Tips for Improving Your Chances of Getting Hired
tips for Improving
When it comes to your job search, you want to take every advantage that you can get. So when you’re applying for a job, why not use some of the same tools that hiring managers are using when they’re determining who their top candidates are? Here, we’ll take a quick look at some of the things that managers look at when making their decisions, and how you can use that information to help you.
What does Your Commute Like
How long is your commute to work going to be every day? This is actually pretty simple to figure out, and many employers do this anyway to make sure that their compensation offerings can stay as low as possible. If two equally qualified candidates are up for a job, but one has a 90 minute commute, while the other has a 15 minute commute, it’s far easier to justify hiring the one that lives closer. Not only does that person have a better statistical shot of staying at the position, the company can pay them less without the increased cost of getting to and from work hanging over anybody’s head. If you aren’t sure how far you live from the place that you are considering applying to, look it up on Google Maps. They can give you a pretty precise time on how long it will take to get there.
Watch Your Facebook Usage
Everyone is on Facebook. You are, your friends are, and your prospective employer—and the people that will be making decisions about whether or not they should hire you—are. With all of this very obvious, why would you put things on Facebook (or any other social media site, for that matter) that might jeopardize your chances of getting a job? Spend some time cleaning up your social media trail, and make sure that you are creating a professional image for yourself.
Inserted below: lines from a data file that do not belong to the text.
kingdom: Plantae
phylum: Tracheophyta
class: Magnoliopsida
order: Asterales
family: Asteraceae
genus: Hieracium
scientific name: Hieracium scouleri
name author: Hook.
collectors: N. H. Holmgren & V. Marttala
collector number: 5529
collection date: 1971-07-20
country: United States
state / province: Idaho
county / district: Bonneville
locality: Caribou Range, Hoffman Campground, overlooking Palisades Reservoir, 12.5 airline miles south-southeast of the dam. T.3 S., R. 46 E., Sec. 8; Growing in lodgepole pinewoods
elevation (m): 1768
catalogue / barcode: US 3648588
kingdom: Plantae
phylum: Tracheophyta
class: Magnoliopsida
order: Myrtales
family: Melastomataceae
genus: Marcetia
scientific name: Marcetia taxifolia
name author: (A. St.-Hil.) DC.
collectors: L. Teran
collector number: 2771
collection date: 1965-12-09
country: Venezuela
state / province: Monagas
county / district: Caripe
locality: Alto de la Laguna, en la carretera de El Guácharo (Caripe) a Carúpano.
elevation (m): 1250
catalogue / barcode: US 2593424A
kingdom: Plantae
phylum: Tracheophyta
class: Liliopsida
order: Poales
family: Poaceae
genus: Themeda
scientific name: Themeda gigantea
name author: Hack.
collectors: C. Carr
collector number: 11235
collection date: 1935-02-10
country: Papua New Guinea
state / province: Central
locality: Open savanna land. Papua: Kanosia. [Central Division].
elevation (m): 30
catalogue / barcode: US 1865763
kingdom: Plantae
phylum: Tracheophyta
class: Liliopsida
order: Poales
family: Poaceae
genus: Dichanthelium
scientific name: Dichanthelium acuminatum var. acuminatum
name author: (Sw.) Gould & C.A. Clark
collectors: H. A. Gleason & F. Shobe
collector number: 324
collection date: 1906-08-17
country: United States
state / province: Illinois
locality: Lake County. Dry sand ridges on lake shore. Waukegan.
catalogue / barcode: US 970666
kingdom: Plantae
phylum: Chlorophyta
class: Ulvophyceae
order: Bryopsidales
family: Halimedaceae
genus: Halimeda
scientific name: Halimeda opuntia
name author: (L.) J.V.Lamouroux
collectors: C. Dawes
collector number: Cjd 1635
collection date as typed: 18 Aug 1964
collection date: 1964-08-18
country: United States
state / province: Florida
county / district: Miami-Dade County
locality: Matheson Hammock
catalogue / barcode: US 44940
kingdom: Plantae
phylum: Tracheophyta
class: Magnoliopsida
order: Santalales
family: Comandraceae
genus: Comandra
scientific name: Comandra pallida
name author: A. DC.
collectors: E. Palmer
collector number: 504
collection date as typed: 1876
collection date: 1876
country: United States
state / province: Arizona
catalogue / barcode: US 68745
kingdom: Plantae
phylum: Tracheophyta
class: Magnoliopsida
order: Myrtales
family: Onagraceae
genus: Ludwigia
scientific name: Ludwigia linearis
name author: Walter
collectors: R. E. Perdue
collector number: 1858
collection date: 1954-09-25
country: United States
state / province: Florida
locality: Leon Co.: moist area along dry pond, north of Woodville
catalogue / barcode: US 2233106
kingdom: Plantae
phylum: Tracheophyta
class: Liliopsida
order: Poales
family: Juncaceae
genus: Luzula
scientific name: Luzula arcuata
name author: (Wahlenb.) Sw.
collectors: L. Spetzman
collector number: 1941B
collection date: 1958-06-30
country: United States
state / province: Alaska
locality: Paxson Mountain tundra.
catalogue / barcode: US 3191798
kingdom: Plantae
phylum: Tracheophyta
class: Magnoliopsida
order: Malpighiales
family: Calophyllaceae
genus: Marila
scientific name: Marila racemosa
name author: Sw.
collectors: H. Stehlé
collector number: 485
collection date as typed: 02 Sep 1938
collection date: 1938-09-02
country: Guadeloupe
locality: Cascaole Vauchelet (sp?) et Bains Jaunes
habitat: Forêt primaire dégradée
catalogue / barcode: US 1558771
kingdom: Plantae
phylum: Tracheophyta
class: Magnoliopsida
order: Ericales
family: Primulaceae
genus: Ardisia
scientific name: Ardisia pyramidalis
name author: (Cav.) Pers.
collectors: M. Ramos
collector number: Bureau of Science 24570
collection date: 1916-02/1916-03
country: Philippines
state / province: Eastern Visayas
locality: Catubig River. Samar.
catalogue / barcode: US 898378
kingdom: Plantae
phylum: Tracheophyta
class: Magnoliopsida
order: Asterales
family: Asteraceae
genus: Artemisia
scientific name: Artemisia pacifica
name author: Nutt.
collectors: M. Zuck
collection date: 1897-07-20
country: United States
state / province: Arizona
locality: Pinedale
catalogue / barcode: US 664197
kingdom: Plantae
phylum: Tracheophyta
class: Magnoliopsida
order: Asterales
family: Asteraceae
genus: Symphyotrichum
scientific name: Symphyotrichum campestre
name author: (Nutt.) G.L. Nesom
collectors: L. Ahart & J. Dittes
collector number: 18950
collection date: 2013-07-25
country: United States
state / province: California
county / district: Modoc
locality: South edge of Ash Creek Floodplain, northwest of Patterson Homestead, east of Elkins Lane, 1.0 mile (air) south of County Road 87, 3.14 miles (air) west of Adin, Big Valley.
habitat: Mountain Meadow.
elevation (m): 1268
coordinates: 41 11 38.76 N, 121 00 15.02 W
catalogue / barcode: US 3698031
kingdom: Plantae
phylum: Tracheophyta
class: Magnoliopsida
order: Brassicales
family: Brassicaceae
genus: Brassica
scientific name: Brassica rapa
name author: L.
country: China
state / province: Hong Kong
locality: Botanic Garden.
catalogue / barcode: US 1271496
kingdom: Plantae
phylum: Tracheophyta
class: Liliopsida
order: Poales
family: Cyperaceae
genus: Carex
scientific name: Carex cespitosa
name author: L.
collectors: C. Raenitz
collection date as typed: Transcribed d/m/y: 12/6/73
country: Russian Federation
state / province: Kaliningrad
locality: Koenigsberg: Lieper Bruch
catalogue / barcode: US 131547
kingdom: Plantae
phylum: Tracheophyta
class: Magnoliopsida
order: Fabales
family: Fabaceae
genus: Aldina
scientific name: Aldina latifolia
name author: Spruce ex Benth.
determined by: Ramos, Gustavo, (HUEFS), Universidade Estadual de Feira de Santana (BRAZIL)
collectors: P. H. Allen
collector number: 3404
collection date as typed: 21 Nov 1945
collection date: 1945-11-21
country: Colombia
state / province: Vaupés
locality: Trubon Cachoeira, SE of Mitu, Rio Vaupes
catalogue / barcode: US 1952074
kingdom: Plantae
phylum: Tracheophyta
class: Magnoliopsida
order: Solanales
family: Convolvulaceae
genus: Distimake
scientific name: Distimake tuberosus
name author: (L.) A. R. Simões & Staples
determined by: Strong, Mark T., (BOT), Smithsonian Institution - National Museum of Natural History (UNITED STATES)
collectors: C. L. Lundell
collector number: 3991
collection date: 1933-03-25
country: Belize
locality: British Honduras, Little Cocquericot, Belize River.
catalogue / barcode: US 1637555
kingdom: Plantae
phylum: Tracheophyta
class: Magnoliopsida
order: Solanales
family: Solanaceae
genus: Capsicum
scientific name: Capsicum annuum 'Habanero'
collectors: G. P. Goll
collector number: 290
Also, there are a ton of tools on social media that can help you find a better job, too. Putting the power of networking aside, think about the apps that are out there that you can use. One helpful one is called a word cloud. Word is perhaps the most popular example here. You can put your resume into this app, and it will let you know which keywords you are using, and how often. And when this is compared to the job application that you’re filling out, you can now see which keywords you should be adding to your strengths and skills in order to help yourself stand out from everybody else that’s applying for the job. It’s a simple trick, and it allows you to fine tune your resume and application answers based upon the industry, the company, and the position that you’re going for.
Speaking of social media, LinkedIn has some powerful tools that allow you to show your expertise in certain areas. I’m not talking about the parts where you can list your skills and people can endorse them, but the interactive parts. You can write and publish articles on the site, or you can just link to those that have already been published. Sharing them with people in your groups and in your network shows that you take your industry seriously. More importantly, it shows future employers that not only do you understand your career path, but that you are sincerely interested in it, a student of it, and that you want others to know that. If you’re unsure where to start, start with the things that you’re already reading that interest you. If you find them helpful, others will likely find them the same. Just don’t overpost.